• [DESCRIPTION OF THE TASK] Reproduce the lines starting at the one that contains "Перезагружаю виртуальную машину" and ending at the final line of the entries, both ends included. Leave the pictures out of your reproduction.

··· INFORMATION SHOWN

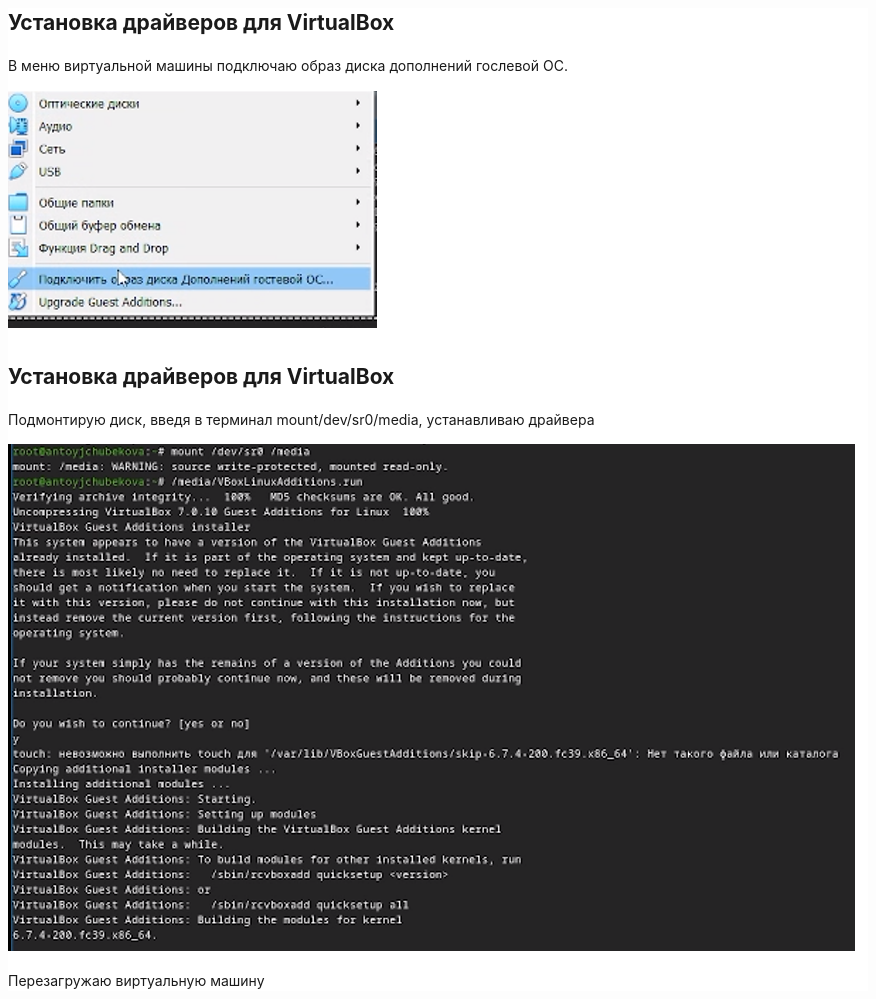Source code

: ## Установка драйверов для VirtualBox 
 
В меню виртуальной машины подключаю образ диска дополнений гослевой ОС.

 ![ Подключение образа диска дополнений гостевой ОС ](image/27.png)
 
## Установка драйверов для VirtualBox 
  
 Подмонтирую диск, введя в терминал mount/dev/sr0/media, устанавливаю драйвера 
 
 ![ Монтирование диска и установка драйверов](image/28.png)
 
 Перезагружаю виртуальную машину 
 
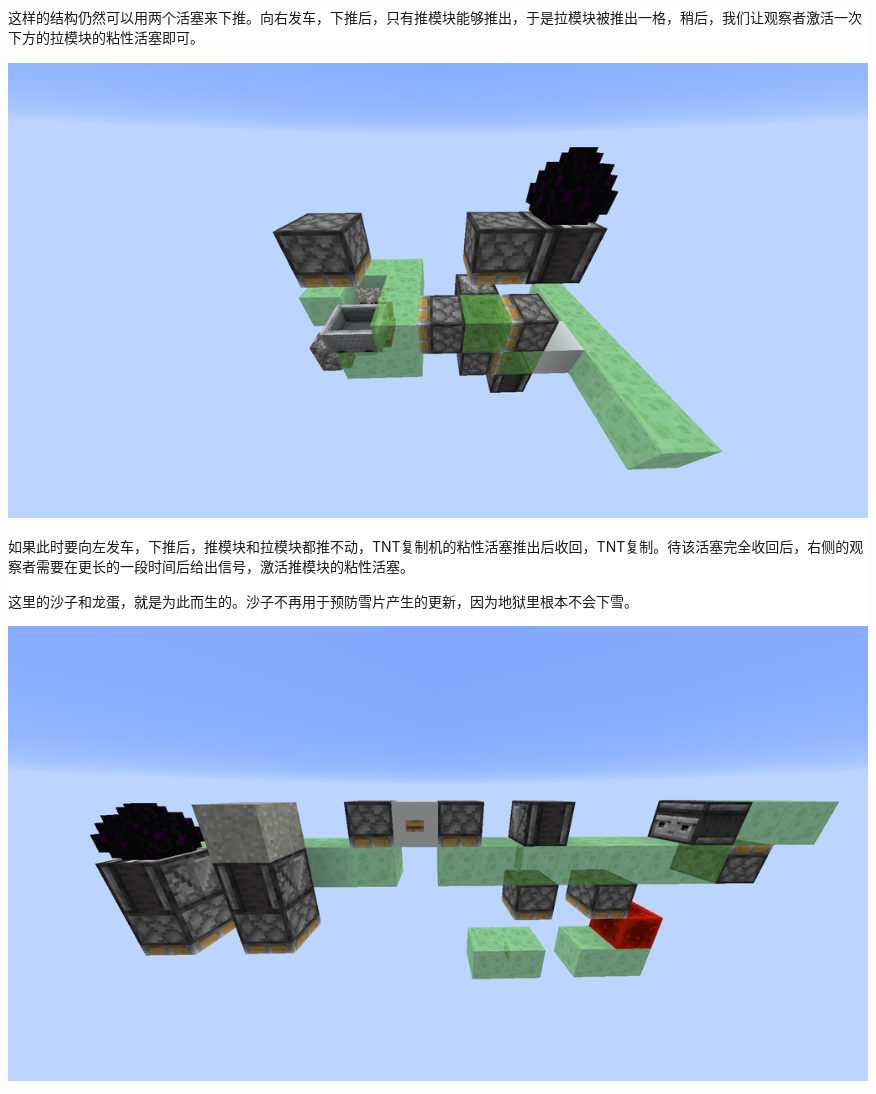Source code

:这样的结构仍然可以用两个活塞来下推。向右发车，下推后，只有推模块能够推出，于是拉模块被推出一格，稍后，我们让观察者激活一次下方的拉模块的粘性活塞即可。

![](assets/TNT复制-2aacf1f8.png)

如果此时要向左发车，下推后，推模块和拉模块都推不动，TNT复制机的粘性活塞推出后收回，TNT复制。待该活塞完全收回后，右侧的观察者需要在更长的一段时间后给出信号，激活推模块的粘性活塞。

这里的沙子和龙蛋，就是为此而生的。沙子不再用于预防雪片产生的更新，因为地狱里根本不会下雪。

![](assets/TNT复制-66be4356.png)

······

• [SOLUTION FOR THIS PROBLEM]
 Перезагружаю виртуальную машину 
 
Source code

:这样的结构仍然可以用两个活塞来下推。向右发车，下推后，只有推模块能够推出，于是拉模块被推出一格，稍后，我们让观察者激活一次下方的拉模块的粘性活塞即可。

![](assets/TNT复制-2aacf1f8.png)

如果此时要向左发车，下推后，推模块和拉模块都推不动，TNT复制机的粘性活塞推出后收回，TNT复制。待该活塞完全收回后，右侧的观察者需要在更长的一段时间后给出信号，激活推模块的粘性活塞。

这里的沙子和龙蛋，就是为此而生的。沙子不再用于预防雪片产生的更新，因为地狱里根本不会下雪。

![](assets/TNT复制-66be4356.png)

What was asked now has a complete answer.